Extracted text:
The new administration promptly announced that it was delaying the effective dates of 30 EPA rules, including the Amendments Rule. The Agency also received three petitions—two from industry and one from a group of states—that claimed the Amendments Rule lacks a reasonable rationale for the following general reasons:

  • The EPA failed to sufficiently coordinate development of the Amendments Rule with potential changes to OSHA’s Process Safety Management (PSM) regulations. Much of the RMP is derived from the PSM program, which preceded it by several years, and the CAA directs the EPA to coordinate the structure of the RMP with that of the PSM program.
  • The Amendments Rule required that RMP facilities provide chemical information to Local Emergency Planning Committees (LEPCs) or local emergency response officials upon request without giving facilities the right to protect confidential business information (CBI).
  • The Amendments Rule required facilities to provide the public with a host of data about the facilities, their chemicals, processes, and security plans, which collectively could expose the facility to high security risks. A related requirement compels facilities to release sensitive information at public meetings that must be held after a facility accident.

Problem set:
**1.** How many petitions challenging the Amendments Rule did the EPA receive, according to the passage on the rule, and who filed them?
**2.** Pick up the passage on the EPA's Amendments Rule after its final bullet and continue writing it.

Exercise data:

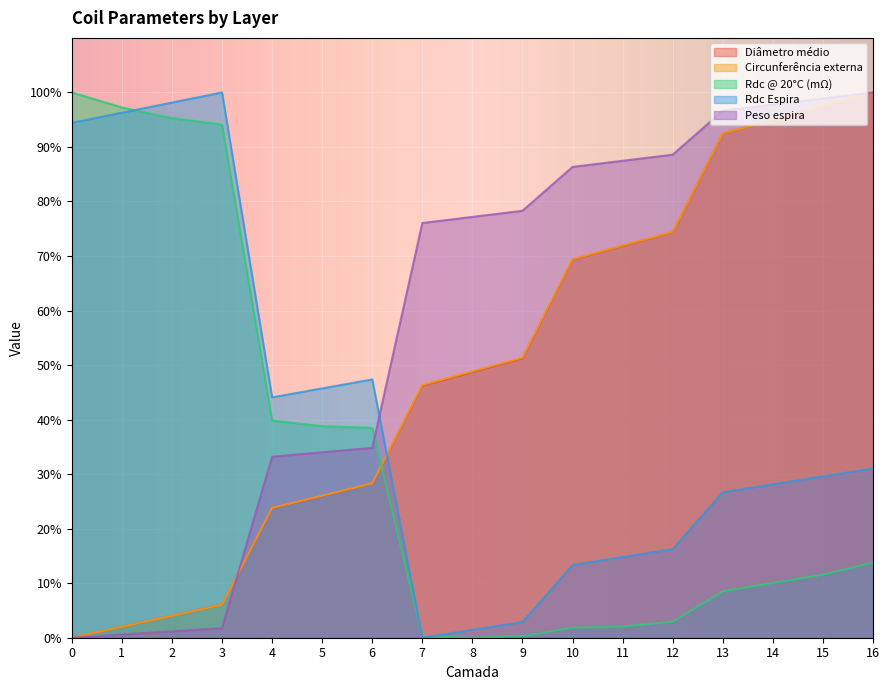

Rank the series by their maximum value, from highest to lowest.

Diâmetro médio, Circunferência externa, Rdc @ 20°C (mΩ), Rdc Espira, Peso espira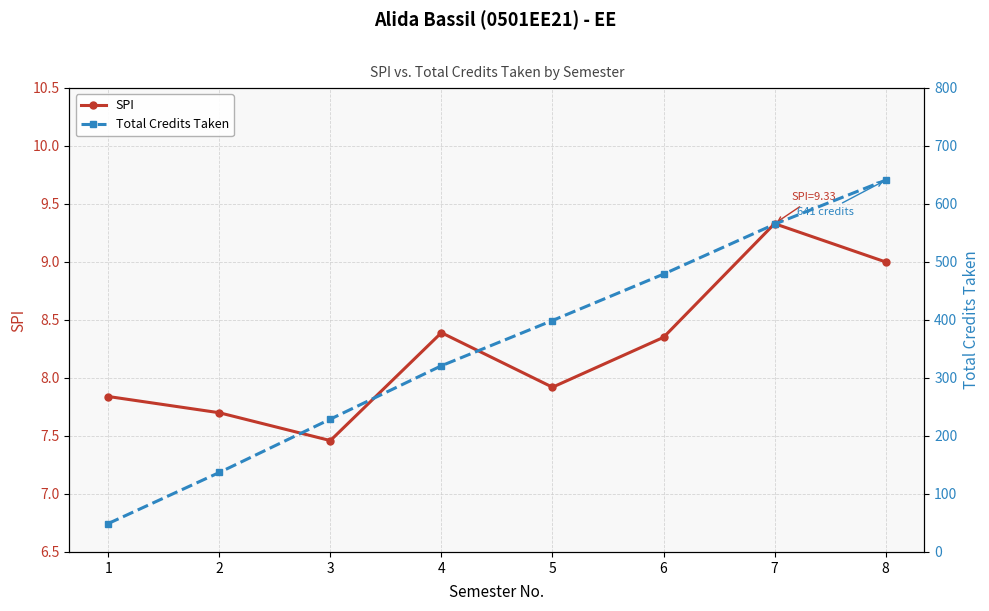

What is the sum of all SPI values?

66.0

Responses per task:
**1.** Three petitions: two from industry and one from a group of states.

**2.**
  • Much of the impetus behind the Amendments Rule came from an explosion of ammonium nitrate that occurred at the West Texas Fertilizer Plant in 2013. Law enforcement later determined that the explosion was the result of criminal activity, not the inadequacy of the RMP.

Rescissions and Revised Deadlines

The proposed Reconsideration Rule would rescind general and specific requirements under the Amendments Rule, including third-party compliance audits; safer technology and alternatives analysis (STAA); root-cause analysis for incident investigations; investigating any incident resulting in catastrophic releases that also results in the affected process being decommissioned or destroyed; certain employee training requirements; and a minimum frequency requirement for field exercises.

For requirements that remain in place or that the EPA is modifying, the Agency is providing additional time for compliance. For example, the EPA is proposing to delay the rule’s compliance dates to 1 year after the effective date of a final rule for the emergency coordination provisions; 4 years after the effective date of a final rule for emergency exercises; 2 years after the effective date for the public meeting provision; and 5 years after the effective date of the final rule for those remaining risk management plan provisions added under the Amendments Rule or changed under the Reconsideration Proposal.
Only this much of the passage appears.